Jim Burrow a toujours cru que son fils avait le talent nécessaire pour évoluer au prochain niveau. Des joueurs de talent, il en a vu pendant plus de 40 années de service reliées au monde du football. Bien qu’il soit le premier à reconnaître que son fils est un compétiteur hors du commun, il avoue que les performances de son fils avec LSU l’ont étonné.

« Il avait de très grandes ambitions pour 2019. Il savait que ce serait l’année des Tigers et qu’il aurait un grand rôle à jouer au sein de l’équipe. Il a toujours cru qu’il allait disputer le championnat national. Ceci dit, je mentirais si je disais que je croyais qu’il allait être aussi dominant et qu’il remporterait le trophée Heisman! Son ascension est au-dessus de tout ce que je pouvais imaginer. »

Le nom de Burrow est entendu sur toutes les lèvres des analystes de football. Un top-5 au prochain repêchage de la NFL est pratiquement assuré et, qui sait, peut-être que les Bengals, qui possèdent le tout premier choix, pourraient être tentés par le héros de l’Ohio?

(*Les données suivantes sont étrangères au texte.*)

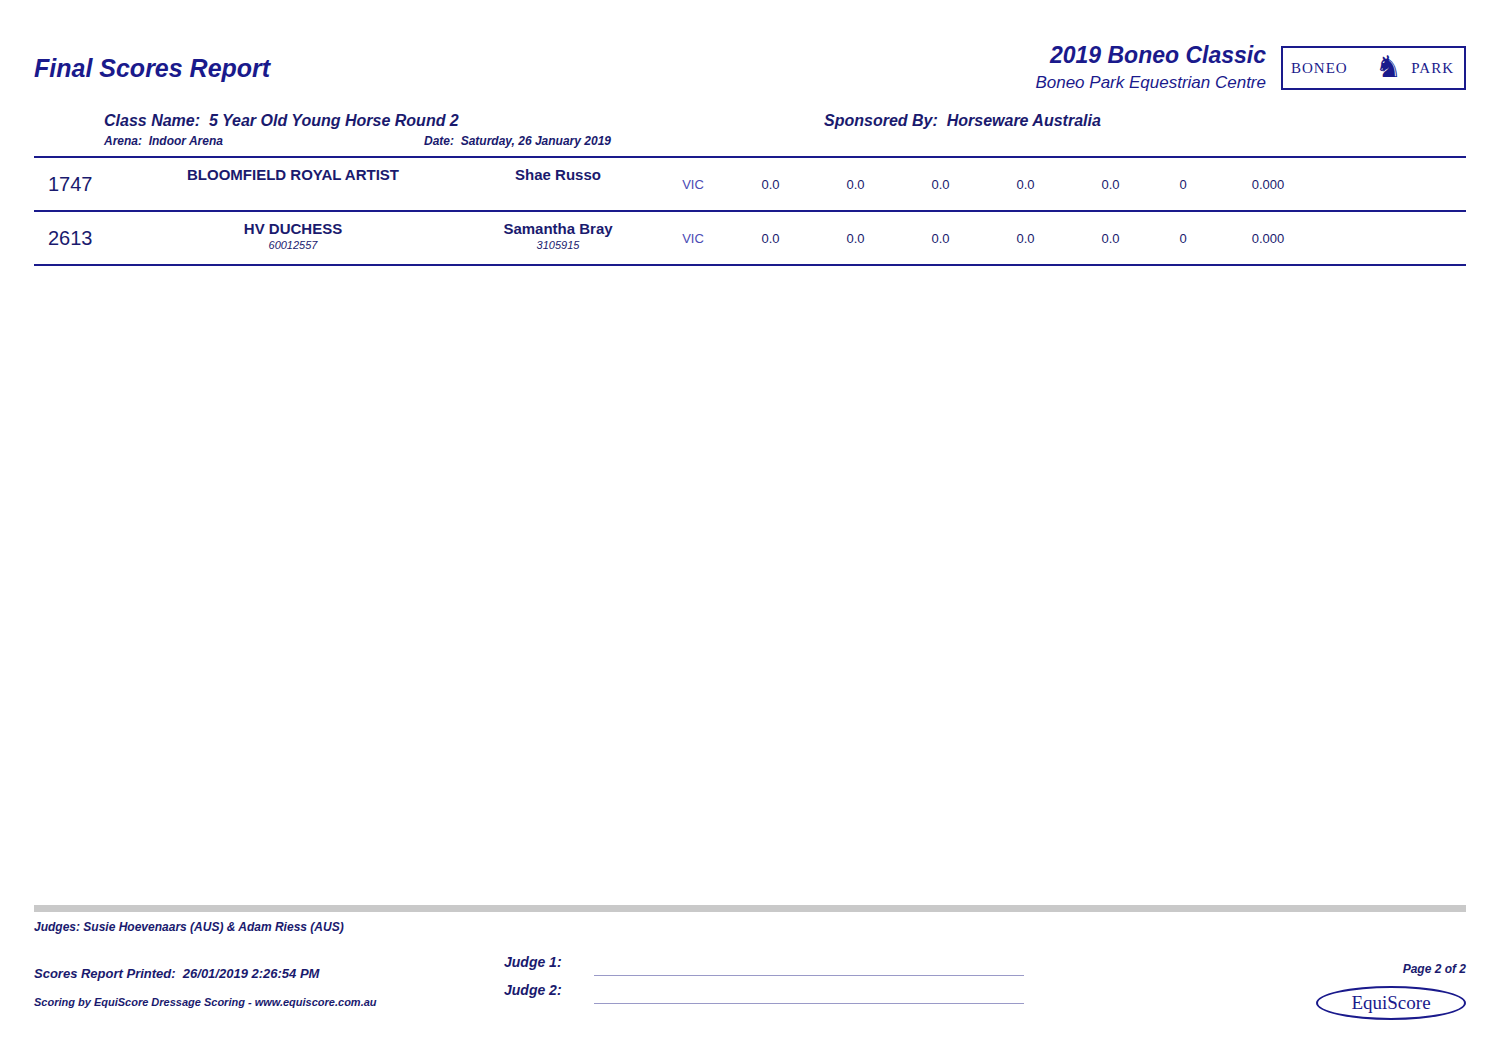Final Scores Report
2019 Boneo Classic
Boneo Park Equestrian Centre
BONEO ♞ PARK
Class Name: 5 Year Old Young Horse Round 2
Sponsored By: Horseware Australia
Arena: Indoor Arena
Date: Saturday, 26 January 2019
| 1747 | BLOOMFIELD ROYAL ARTIST | Shae Russo | VIC | 0.0 | 0.0 | 0.0 | 0.0 | 0.0 | 0 | 0.000 | |
| 2613 | HV DUCHESS 60012557 | Samantha Bray 3105915 | VIC | 0.0 | 0.0 | 0.0 | 0.0 | 0.0 | 0 | 0.000 | |
Judges: Susie Hoevenaars (AUS) & Adam Riess (AUS)
Scores Report Printed: 26/01/2019 2:26:54 PM
Scoring by EquiScore Dressage Scoring - www.equiscore.com.au
Judge 1:
Judge 2:
Page 2 of 2
EquiScore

Si tel était le cas, verra-t-on Jim dans les gradins du Paul Brown Stadium?

« Il n’y a jamais de certitude avec le repêchage. Cincinnati se trouve à 3 heures d’Athens. Ce serait superbe qu’il joue pour une équipe près de la maison. J’y ai pris goût! », rigole-t-il.

« Plus sérieusement, je veux juste qu’il puisse avoir une belle opportunité comme celle que LSU lui a offerte. C’est un privilège de jouer dans la NFL et il saura en tirer profit. »

Burrow pourra ajouter à sa légende alors qu’il se frottera aux Tigers de Clemson, les champions en titre de la NCAA, ce soir, devant ses partisans, au Mercedes-Benz Superdome.

Avec ses sept passes de touché face aux Sooners, le no 9 n’est plus qu’à quatre majeurs de surpasser la marque de 58 établies par le quart-arrière d’Hawaii, Colt Brennan, en une seule campagne. Signe de sa grande précision, il pourrait conclure la campagne en devenant le quart le plus précis de l’histoire s’il maintient son pourcentage de passes complétées (77,6%) intact.